» **Problem to work on**
All the data that follows should be repeated exactly, without a single picture.

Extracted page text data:

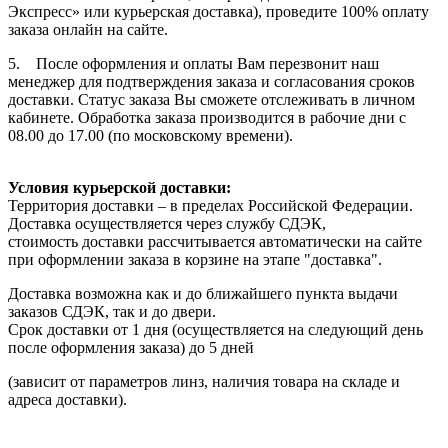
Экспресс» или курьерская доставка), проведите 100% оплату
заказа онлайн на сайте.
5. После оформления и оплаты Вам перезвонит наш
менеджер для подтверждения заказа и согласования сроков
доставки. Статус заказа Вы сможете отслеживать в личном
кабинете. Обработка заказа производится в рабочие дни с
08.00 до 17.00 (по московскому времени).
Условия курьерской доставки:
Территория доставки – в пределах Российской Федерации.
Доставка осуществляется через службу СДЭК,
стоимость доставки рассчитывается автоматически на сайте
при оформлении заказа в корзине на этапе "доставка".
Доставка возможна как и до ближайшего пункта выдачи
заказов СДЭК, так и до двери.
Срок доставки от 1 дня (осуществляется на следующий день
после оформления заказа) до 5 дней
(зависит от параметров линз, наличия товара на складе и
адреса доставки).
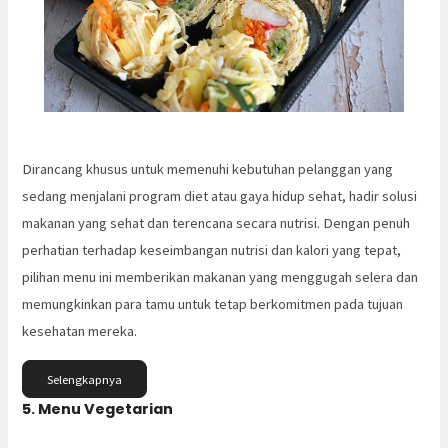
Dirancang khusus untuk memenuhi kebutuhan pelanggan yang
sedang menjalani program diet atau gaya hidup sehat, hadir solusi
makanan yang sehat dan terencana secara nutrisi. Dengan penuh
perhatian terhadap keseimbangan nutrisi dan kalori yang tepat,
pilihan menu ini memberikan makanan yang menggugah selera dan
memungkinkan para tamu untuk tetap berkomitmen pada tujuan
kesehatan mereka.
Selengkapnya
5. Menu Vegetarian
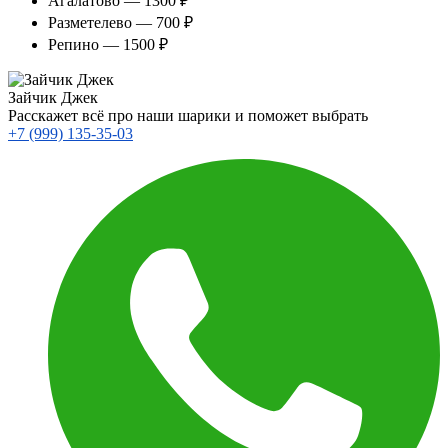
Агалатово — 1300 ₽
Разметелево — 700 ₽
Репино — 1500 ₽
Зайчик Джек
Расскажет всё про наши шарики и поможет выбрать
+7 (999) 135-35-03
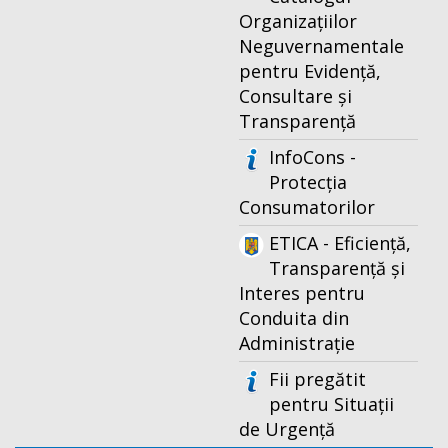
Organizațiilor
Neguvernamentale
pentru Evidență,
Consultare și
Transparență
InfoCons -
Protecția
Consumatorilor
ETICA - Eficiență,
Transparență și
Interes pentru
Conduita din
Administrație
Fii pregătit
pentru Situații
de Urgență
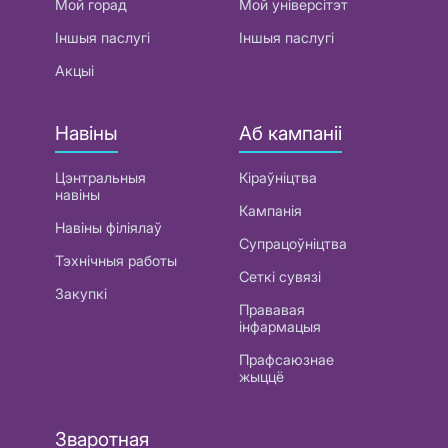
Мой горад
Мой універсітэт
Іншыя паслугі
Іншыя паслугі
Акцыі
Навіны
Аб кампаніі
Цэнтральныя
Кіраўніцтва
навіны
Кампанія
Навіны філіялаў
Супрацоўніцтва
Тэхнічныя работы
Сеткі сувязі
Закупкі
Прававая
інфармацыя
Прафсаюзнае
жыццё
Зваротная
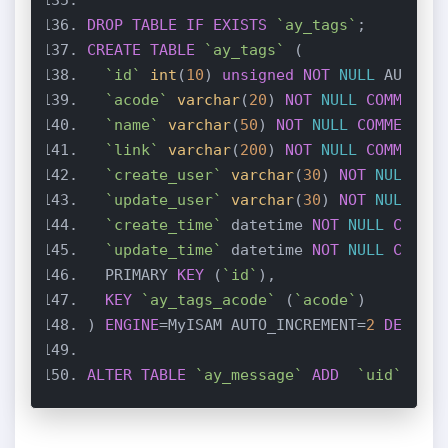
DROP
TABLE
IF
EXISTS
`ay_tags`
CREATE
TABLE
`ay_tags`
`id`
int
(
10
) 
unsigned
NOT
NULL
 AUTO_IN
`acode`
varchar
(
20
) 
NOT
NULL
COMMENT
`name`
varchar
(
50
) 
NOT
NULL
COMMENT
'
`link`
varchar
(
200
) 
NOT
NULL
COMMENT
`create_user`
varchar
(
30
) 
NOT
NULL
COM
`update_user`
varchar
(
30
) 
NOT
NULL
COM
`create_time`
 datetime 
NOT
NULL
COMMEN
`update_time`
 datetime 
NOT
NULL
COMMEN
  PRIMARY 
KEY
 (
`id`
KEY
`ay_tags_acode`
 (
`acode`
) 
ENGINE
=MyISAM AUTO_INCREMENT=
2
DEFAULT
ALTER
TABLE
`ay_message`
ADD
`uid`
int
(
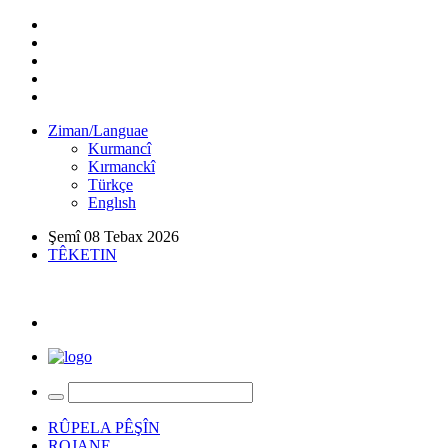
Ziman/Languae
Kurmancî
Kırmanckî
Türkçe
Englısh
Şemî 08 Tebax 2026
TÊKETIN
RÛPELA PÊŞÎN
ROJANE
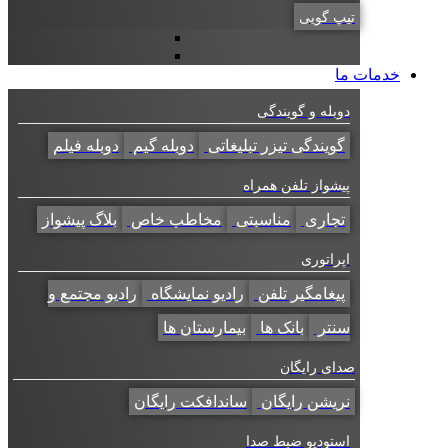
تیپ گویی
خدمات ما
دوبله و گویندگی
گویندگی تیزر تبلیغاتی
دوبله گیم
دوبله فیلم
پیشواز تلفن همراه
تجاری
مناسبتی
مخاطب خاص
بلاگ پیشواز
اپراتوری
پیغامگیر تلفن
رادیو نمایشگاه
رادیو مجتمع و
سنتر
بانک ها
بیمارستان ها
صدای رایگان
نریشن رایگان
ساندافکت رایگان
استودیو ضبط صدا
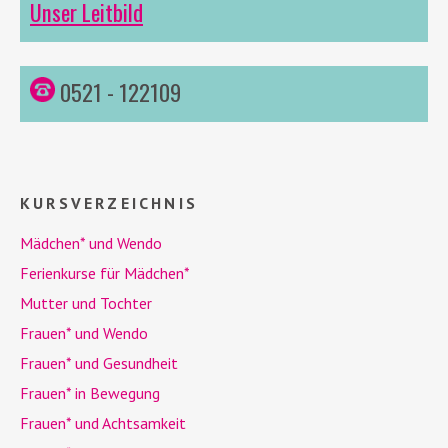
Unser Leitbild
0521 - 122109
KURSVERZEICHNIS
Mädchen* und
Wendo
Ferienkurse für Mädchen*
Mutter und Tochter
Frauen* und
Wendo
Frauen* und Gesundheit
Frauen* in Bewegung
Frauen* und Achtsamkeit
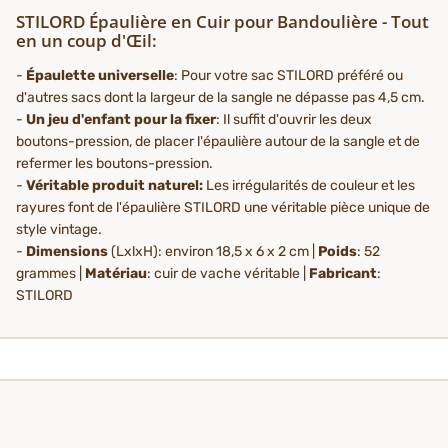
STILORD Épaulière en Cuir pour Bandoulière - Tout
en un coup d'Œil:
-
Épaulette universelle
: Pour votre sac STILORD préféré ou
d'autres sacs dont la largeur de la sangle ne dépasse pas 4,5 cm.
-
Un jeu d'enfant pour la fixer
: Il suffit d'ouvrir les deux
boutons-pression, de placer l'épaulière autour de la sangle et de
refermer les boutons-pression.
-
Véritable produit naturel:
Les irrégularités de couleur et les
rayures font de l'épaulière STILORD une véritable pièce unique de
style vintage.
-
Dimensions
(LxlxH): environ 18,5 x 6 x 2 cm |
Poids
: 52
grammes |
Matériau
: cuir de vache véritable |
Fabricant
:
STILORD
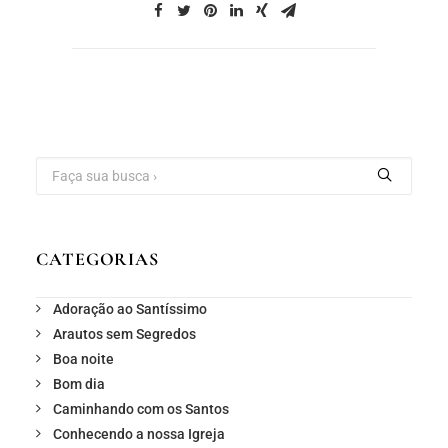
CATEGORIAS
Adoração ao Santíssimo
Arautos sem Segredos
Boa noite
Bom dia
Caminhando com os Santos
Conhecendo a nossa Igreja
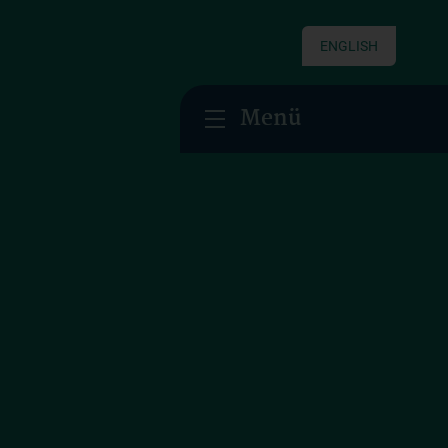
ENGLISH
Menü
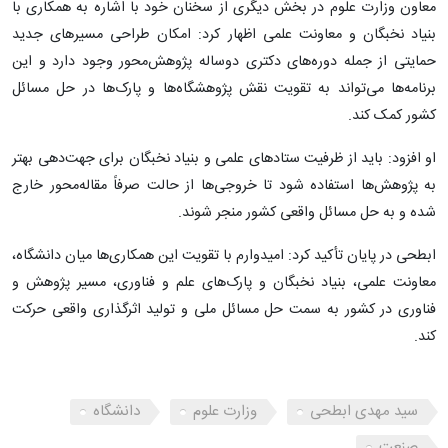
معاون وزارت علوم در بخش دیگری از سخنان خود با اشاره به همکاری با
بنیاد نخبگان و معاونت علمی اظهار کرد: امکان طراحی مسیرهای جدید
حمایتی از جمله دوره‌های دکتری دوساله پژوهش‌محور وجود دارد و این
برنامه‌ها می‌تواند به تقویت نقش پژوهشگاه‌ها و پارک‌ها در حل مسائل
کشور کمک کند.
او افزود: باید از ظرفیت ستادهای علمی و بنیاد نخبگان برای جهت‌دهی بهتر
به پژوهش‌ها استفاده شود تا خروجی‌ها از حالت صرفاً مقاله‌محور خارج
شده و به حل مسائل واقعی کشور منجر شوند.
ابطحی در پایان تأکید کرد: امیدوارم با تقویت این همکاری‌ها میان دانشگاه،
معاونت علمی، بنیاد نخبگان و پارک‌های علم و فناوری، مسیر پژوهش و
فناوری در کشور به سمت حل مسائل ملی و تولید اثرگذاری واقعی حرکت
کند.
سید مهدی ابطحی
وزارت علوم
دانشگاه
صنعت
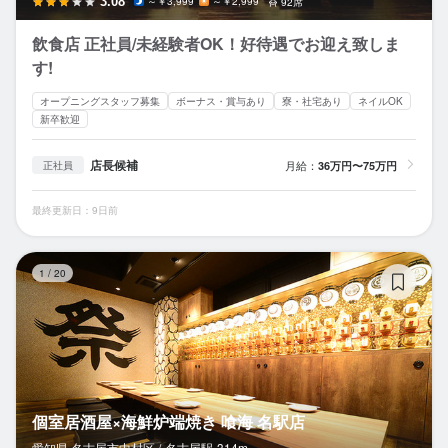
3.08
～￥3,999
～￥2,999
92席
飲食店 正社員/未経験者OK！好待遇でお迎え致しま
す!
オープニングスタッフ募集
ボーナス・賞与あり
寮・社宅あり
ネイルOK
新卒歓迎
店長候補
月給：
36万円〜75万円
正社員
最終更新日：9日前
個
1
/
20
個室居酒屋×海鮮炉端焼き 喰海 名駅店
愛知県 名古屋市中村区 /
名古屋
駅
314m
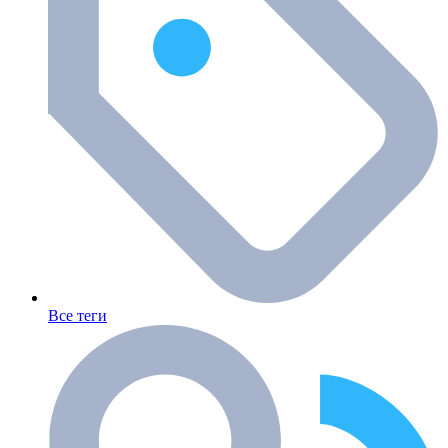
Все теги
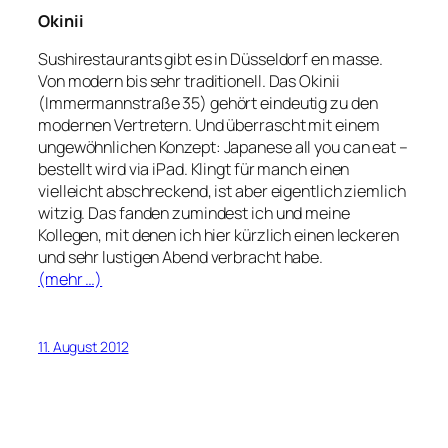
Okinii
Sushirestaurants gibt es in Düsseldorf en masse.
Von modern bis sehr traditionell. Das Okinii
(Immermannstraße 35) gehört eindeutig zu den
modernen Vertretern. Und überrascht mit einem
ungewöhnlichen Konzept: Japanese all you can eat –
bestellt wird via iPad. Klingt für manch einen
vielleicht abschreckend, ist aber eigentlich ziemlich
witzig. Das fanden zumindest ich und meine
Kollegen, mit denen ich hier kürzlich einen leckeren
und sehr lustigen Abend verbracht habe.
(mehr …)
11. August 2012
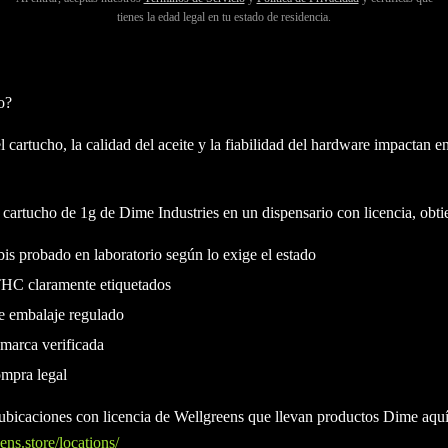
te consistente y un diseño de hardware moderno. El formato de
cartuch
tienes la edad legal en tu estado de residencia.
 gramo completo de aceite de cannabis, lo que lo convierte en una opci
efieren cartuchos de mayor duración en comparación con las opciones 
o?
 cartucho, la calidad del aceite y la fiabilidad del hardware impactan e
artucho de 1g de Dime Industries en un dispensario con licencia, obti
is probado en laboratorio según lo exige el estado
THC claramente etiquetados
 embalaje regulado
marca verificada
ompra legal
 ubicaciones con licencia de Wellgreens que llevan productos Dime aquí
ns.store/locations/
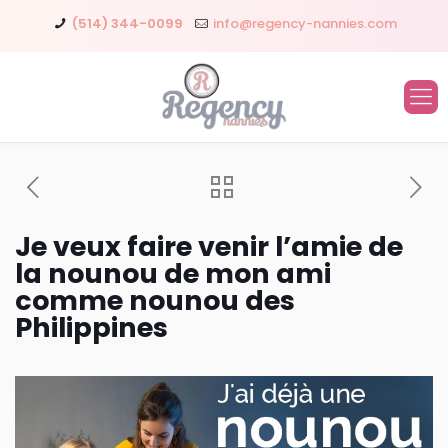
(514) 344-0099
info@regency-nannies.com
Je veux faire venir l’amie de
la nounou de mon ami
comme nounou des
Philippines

» **Your response**
Экспресс» или курьерская доставка), проведите 100% оплату
заказа онлайн на сайте.
5. После оформления и оплаты Вам перезвонит наш
менеджер для подтверждения заказа и согласования сроков
доставки. Статус заказа Вы сможете отслеживать в личном
кабинете. Обработка заказа производится в рабочие дни с
08.00 до 17.00 (по московскому времени).
Условия курьерской доставки:
Территория доставки – в пределах Российской Федерации.
Доставка осуществляется через службу СДЭК,
стоимость доставки рассчитывается автоматически на сайте
при оформлении заказа в корзине на этапе "доставка".
Доставка возможна как и до ближайшего пункта выдачи
заказов СДЭК, так и до двери.
Срок доставки от 1 дня (осуществляется на следующий день
после оформления заказа) до 5 дней
(зависит от параметров линз, наличия товара на складе и
адреса доставки).
Dirancang khusus untuk memenuhi kebutuhan pelanggan yang
sedang menjalani program diet atau gaya hidup sehat, hadir solusi
makanan yang sehat dan terencana secara nutrisi. Dengan penuh
perhatian terhadap keseimbangan nutrisi dan kalori yang tepat,
pilihan menu ini memberikan makanan yang menggugah selera dan
memungkinkan para tamu untuk tetap berkomitmen pada tujuan
kesehatan mereka.
Selengkapnya
5. Menu Vegetarian
Агалатово — 1300 ₽
Разметелево — 700 ₽
Репино — 1500 ₽
Зайчик Джек
Расскажет всё про наши шарики и поможет выбрать
+7 (999) 135-35-03
Organizațiilor
Neguvernamentale
pentru Evidență,
Consultare și
Transparență
InfoCons -
Protecția
Consumatorilor
ETICA - Eficiență,
Transparență și
Interes pentru
Conduita din
Administrație
Fii pregătit
pentru Situații
de Urgență
Мой горад
Мой універсітэт
Іншыя паслугі
Іншыя паслугі
Акцыі
Навіны
Аб кампаніі
Цэнтральныя
Кіраўніцтва
навіны
Кампанія
Навіны філіялаў
Супрацоўніцтва
Тэхнічныя работы
Сеткі сувязі
Закупкі
Прававая
інфармацыя
Прафсаюзнае
жыццё
Зваротная
DROP
TABLE
IF
EXISTS
`ay_tags`
CREATE
TABLE
`ay_tags`
`id`
int
(
10
) 
unsigned
NOT
NULL
 AUTO_IN
`acode`
varchar
(
20
) 
NOT
NULL
COMMENT
`name`
varchar
(
50
) 
NOT
NULL
COMMENT
'
`link`
varchar
(
200
) 
NOT
NULL
COMMENT
`create_user`
varchar
(
30
) 
NOT
NULL
COM
`update_user`
varchar
(
30
) 
NOT
NULL
COM
`create_time`
 datetime 
NOT
NULL
COMMEN
`update_time`
 datetime 
NOT
NULL
COMMEN
  PRIMARY 
KEY
 (
`id`
KEY
`ay_tags_acode`
 (
`acode`
) 
ENGINE
=MyISAM AUTO_INCREMENT=
2
DEFAULT
ALTER
TABLE
`ay_message`
ADD
`uid`
int
(
Ziman/Languae
Kurmancî
Kırmanckî
Türkçe
Englısh
Şemî 08 Tebax 2026
TÊKETIN
RÛPELA PÊŞÎN
ROJANE
تیپ گویی
خدمات ما
دوبله و گویندگی
گویندگی تیزر تبلیغاتی
دوبله گیم
دوبله فیلم
پیشواز تلفن همراه
تجاری
مناسبتی
مخاطب خاص
بلاگ پیشواز
اپراتوری
پیغامگیر تلفن
رادیو نمایشگاه
رادیو مجتمع و
سنتر
بانک ها
بیمارستان ها
صدای رایگان
نریشن رایگان
ساندافکت رایگان
استودیو ضبط صدا
Unser Leitbild
0521 - 122109
KURSVERZEICHNIS
Mädchen* und
Wendo
Ferienkurse für Mädchen*
Mutter und Tochter
Frauen* und
Wendo
Frauen* und Gesundheit
Frauen* in Bewegung
Frauen* und Achtsamkeit
STILORD Épaulière en Cuir pour Bandoulière - Tout
en un coup d'Œil:
-
Épaulette universelle
: Pour votre sac STILORD préféré ou
d'autres sacs dont la largeur de la sangle ne dépasse pas 4,5 cm.
-
Un jeu d'enfant pour la fixer
: Il suffit d'ouvrir les deux
boutons-pression, de placer l'épaulière autour de la sangle et de
refermer les boutons-pression.
-
Véritable produit naturel:
Les irrégularités de couleur et les
rayures font de l'épaulière STILORD une véritable pièce unique de
style vintage.
-
Dimensions
(LxlxH): environ 18,5 x 6 x 2 cm |
Poids
: 52
grammes |
Matériau
: cuir de vache véritable |
Fabricant
:
STILORD
CATEGORIAS
Adoração ao Santíssimo
Arautos sem Segredos
Boa noite
Bom dia
Caminhando com os Santos
Conhecendo a nossa Igreja
ENGLISH
Menü
معاون وزارت علوم در بخش دیگری از سخنان خود با اشاره به همکاری با
بنیاد نخبگان و معاونت علمی اظهار کرد: امکان طراحی مسیرهای جدید
حمایتی از جمله دوره‌های دکتری دوساله پژوهش‌محور وجود دارد و این
برنامه‌ها می‌تواند به تقویت نقش پژوهشگاه‌ها و پارک‌ها در حل مسائل
کشور کمک کند.
او افزود: باید از ظرفیت ستادهای علمی و بنیاد نخبگان برای جهت‌دهی بهتر
به پژوهش‌ها استفاده شود تا خروجی‌ها از حالت صرفاً مقاله‌محور خارج
شده و به حل مسائل واقعی کشور منجر شوند.
ابطحی در پایان تأکید کرد: امیدوارم با تقویت این همکاری‌ها میان دانشگاه،
معاونت علمی، بنیاد نخبگان و پارک‌های علم و فناوری، مسیر پژوهش و
فناوری در کشور به سمت حل مسائل ملی و تولید اثرگذاری واقعی حرکت
کند.
سید مهدی ابطحی
وزارت علوم
دانشگاه
صنعت
3.08
～￥3,999
～￥2,999
92席
飲食店 正社員/未経験者OK！好待遇でお迎え致しま
す!
オープニングスタッフ募集
ボーナス・賞与あり
寮・社宅あり
ネイルOK
新卒歓迎
店長候補
月給：
36万円〜75万円
正社員
最終更新日：9日前
個
1
/
20
個室居酒屋×海鮮炉端焼き 喰海 名駅店
愛知県 名古屋市中村区 /
名古屋
駅
314m
Все теги
Okinii
Sushirestaurants gibt es in Düsseldorf en masse.
Von modern bis sehr traditionell. Das Okinii
(Immermannstraße 35) gehört eindeutig zu den
modernen Vertretern. Und überrascht mit einem
ungewöhnlichen Konzept: Japanese all you can eat –
bestellt wird via iPad. Klingt für manch einen
vielleicht abschreckend, ist aber eigentlich ziemlich
witzig. Das fanden zumindest ich und meine
Kollegen, mit denen ich hier kürzlich einen leckeren
und sehr lustigen Abend verbracht habe.
(mehr …)
11. August 2012
te consistente y un diseño de hardware moderno. El formato de
cartuch
tienes la edad legal en tu estado de residencia.
 gramo completo de aceite de cannabis, lo que lo convierte en una opci
efieren cartuchos de mayor duración en comparación con las opciones 
o?
 cartucho, la calidad del aceite y la fiabilidad del hardware impactan e
artucho de 1g de Dime Industries en un dispensario con licencia, obti
is probado en laboratorio según lo exige el estado
THC claramente etiquetados
 embalaje regulado
marca verificada
ompra legal
 ubicaciones con licencia de Wellgreens que llevan productos Dime aquí
ns.store/locations/
(514) 344-0099
info@regency-nannies.com
Je veux faire venir l’amie de
la nounou de mon ami
comme nounou des
Philippines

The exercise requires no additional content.